Of course, it’s not YouTube’s job to investigate each and every video posted to its site. But is their something bigger going on here? Why is it the Israeli site being shut down for a hate message from Palestinians?

We don’t want to sound like conspiracy theorists, but you be the judge: In 2013, PMW posted a video from Fatah’s Facebook page from the Al-Aksa Martyr’s Brigade calling for the kidnap, murder and bombing of Israelis. The video was removed from PMW’s YouTube channel, but not from Fatah’s YouTube channel (the one without the English subtitles!).

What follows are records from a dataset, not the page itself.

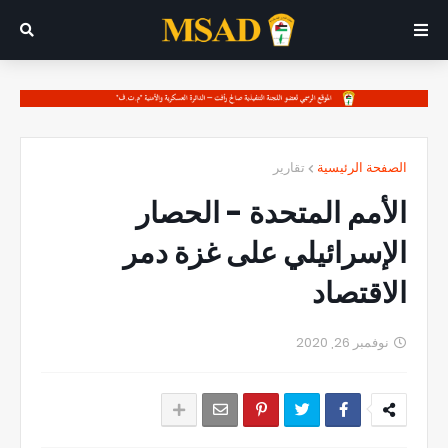
الصفحة الرئيسية
تقارير
الأمم المتحدة - الحصار
الإسرائيلي على غزة دمر
الاقتصاد
نوفمبر 26, 2020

It seems to us there are two possible conclusions to draw.

One: There are people out there who want to keep their heads buried in the sand. Instead of acknowledging there is a hateful element to Palestinian politics, they’d rather pretend is simply doesn’t exist.

Two: There are people out there who don’t want Israelis to disseminate any of the ugly facts because that might give Israel and its supporters some legitimacy, which these people don’t want Israel to have.

If the prime concern of YouTube et. al. was to rid their corner of the Internet of any form at all of hate speech, disregarding all context, why can one, for example, find on YouTube documentaries on the KKK, in which people share their views on ‘white power’? YouTube doesn’t seem to think those videos are disseminating hate speech.

Is this simply a case of mistakenly shooting the messenger, or is something more sinister going on? You be the judge.